• _WHAT TO PRODUCE_: Every entry is to be restated exactly; pictures are not part of the copy.

++++ RECORDS FOR THE TASK ++++

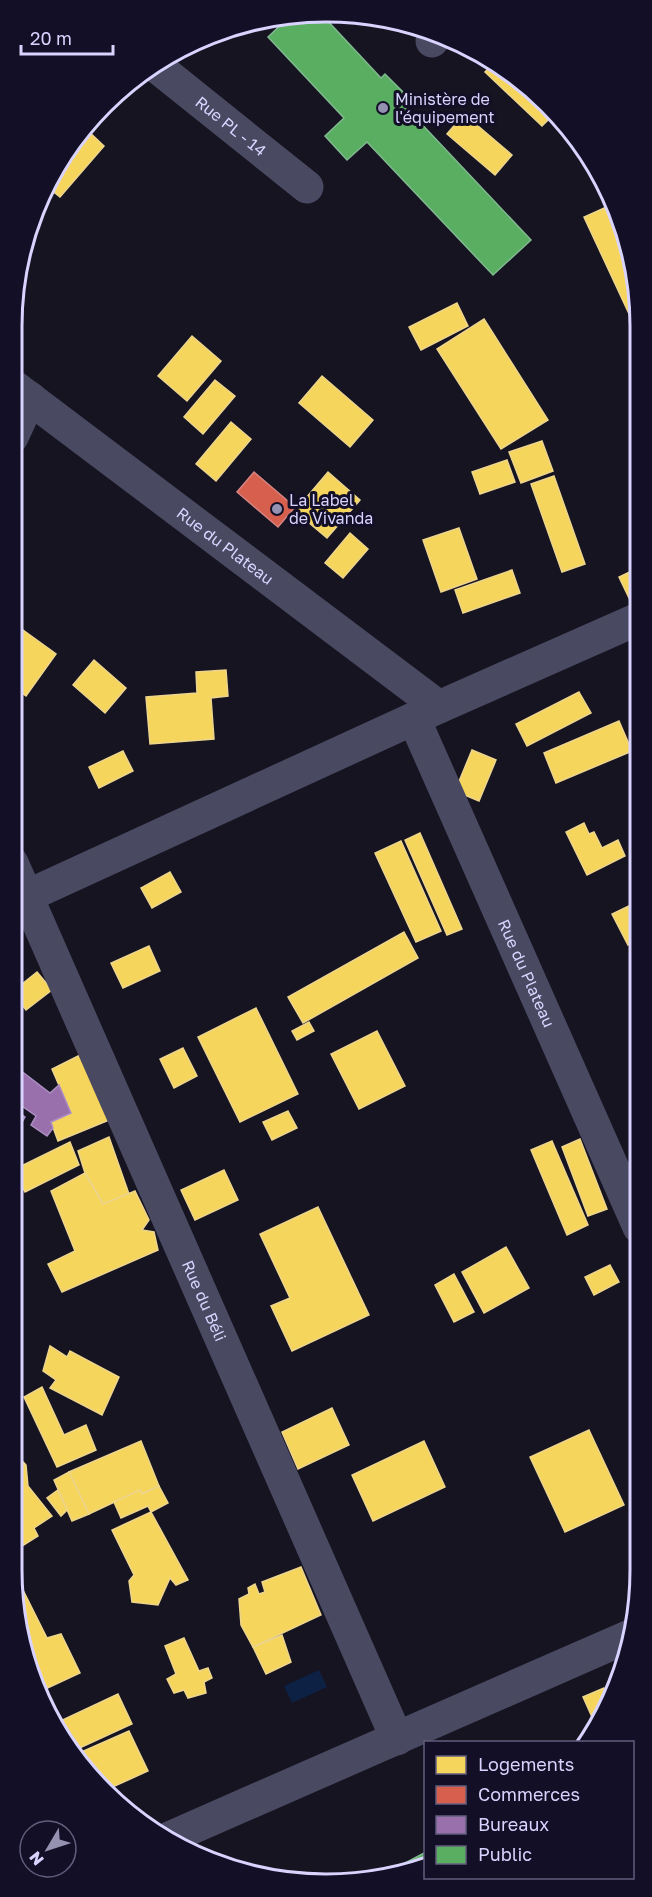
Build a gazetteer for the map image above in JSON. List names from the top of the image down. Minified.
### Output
{"streets":{"street":["Rue PL - 14","Rue du Plateau","Rue du Béli"]},"places":["Ministère de l'équipement","La Label de Vivanda"],"legend":["Logements","Commerces","Bureaux","Public"],"scale_bar":"20 m","north":"bottom left"}
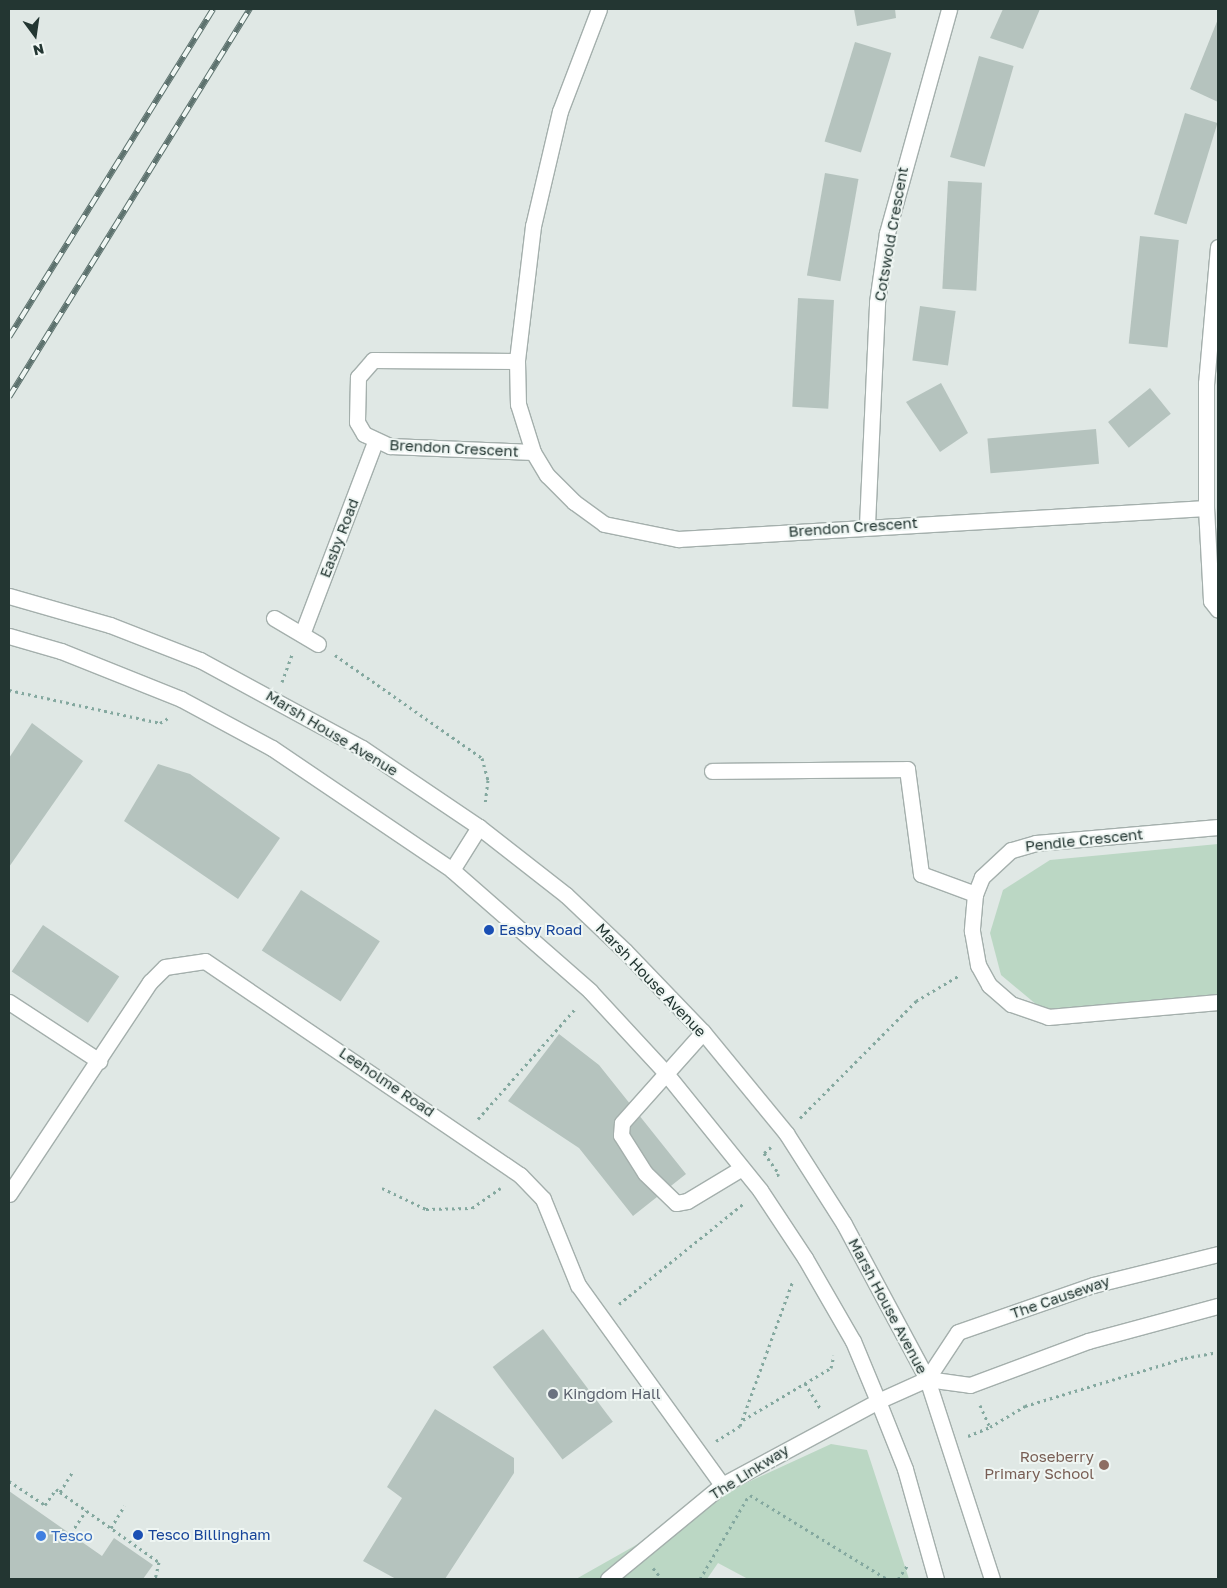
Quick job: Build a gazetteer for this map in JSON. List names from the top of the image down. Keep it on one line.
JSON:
{"streets":{"street":["Cotswold Crescent","Brendon Crescent","Easby Road","Marsh House Avenue","Pendle Crescent","Leeholme Road","The Causeway","The Linkway"]},"crossings":[["Cotswold Crescent","Brendon Crescent"],["Brendon Crescent","Easby Road"],["Marsh House Avenue","The Causeway"],["Leeholme Road","The Linkway"]],"places":["Easby Road","Kingdom Hall","Roseberry Primary School","Tesco Billingham","Tesco"],"north":"bottom"}
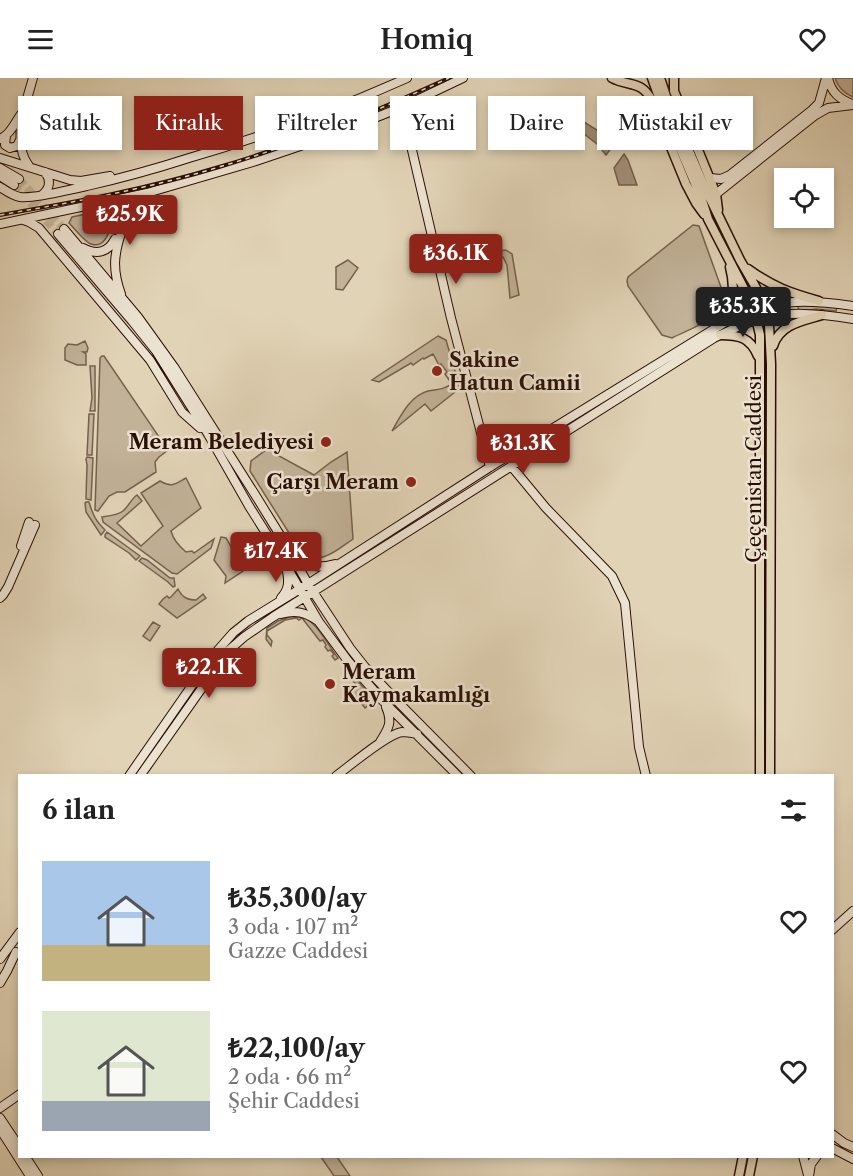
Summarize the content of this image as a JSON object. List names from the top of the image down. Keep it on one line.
{"streets":{"main road":["Çeçenistan Caddesi"]},"places":["Sakine Hatun Camii","Meram Belediyesi","Çarşı Meram","Meram Kaymakamlığı"],"page":{"header":"Homiq","chip":["Satılık","Kiralık","Filtreler","Yeni","Daire","Müstakil ev"],"price":["₺25.9K","₺36.1K","₺35.3K","₺31.3K","₺17.4K","₺22.1K"],"heading":"6 ilan","list":[{"name":"₺35,300/ay","note":"3 oda · 107 m² · Gazze Caddesi"},{"name":"₺22,100/ay","note":"2 oda · 66 m² · Şehir Caddesi"}]}}
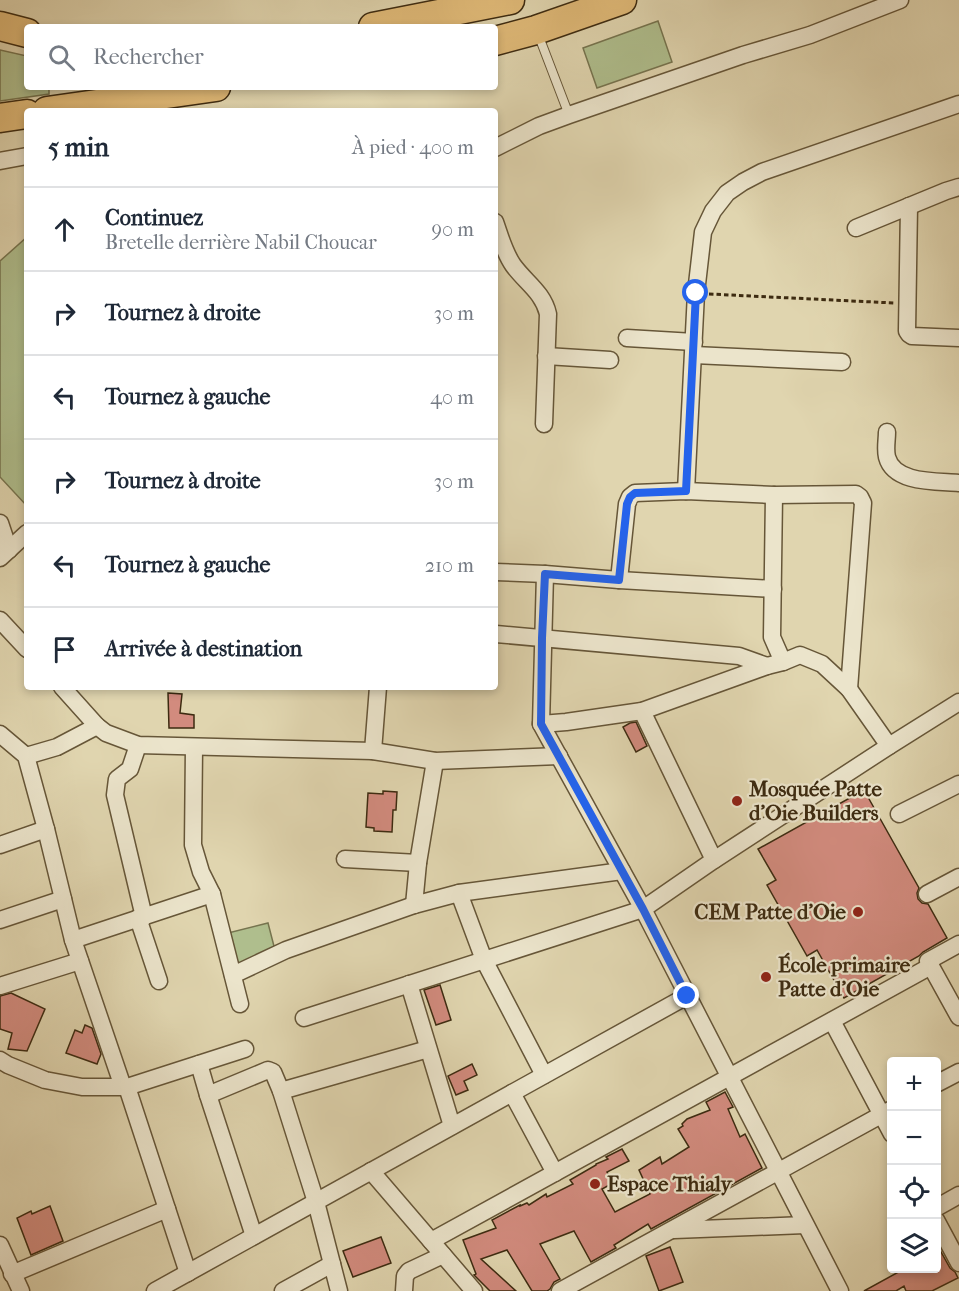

++++

• _EXPECTED OUTPUT_:
Build a gazetteer for the map image above in JSON. List names from the top of the image down. Minified.
### Output
{"streets":{"street":["Rue PL - 14","Rue du Plateau","Rue du Béli"]},"places":["Ministère de l'équipement","La Label de Vivanda"],"legend":["Logements","Commerces","Bureaux","Public"],"scale_bar":"20 m","north":"bottom left"}
Quick job: Build a gazetteer for this map in JSON. List names from the top of the image down. Keep it on one line.
JSON:
{"streets":{"street":["Cotswold Crescent","Brendon Crescent","Easby Road","Marsh House Avenue","Pendle Crescent","Leeholme Road","The Causeway","The Linkway"]},"crossings":[["Cotswold Crescent","Brendon Crescent"],["Brendon Crescent","Easby Road"],["Marsh House Avenue","The Causeway"],["Leeholme Road","The Linkway"]],"places":["Easby Road","Kingdom Hall","Roseberry Primary School","Tesco Billingham","Tesco"],"north":"bottom"}
Summarize the content of this image as a JSON object. List names from the top of the image down. Keep it on one line.
{"streets":{"main road":["Çeçenistan Caddesi"]},"places":["Sakine Hatun Camii","Meram Belediyesi","Çarşı Meram","Meram Kaymakamlığı"],"page":{"header":"Homiq","chip":["Satılık","Kiralık","Filtreler","Yeni","Daire","Müstakil ev"],"price":["₺25.9K","₺36.1K","₺35.3K","₺31.3K","₺17.4K","₺22.1K"],"heading":"6 ilan","list":[{"name":"₺35,300/ay","note":"3 oda · 107 m² · Gazze Caddesi"},{"name":"₺22,100/ay","note":"2 oda · 66 m² · Şehir Caddesi"}]}}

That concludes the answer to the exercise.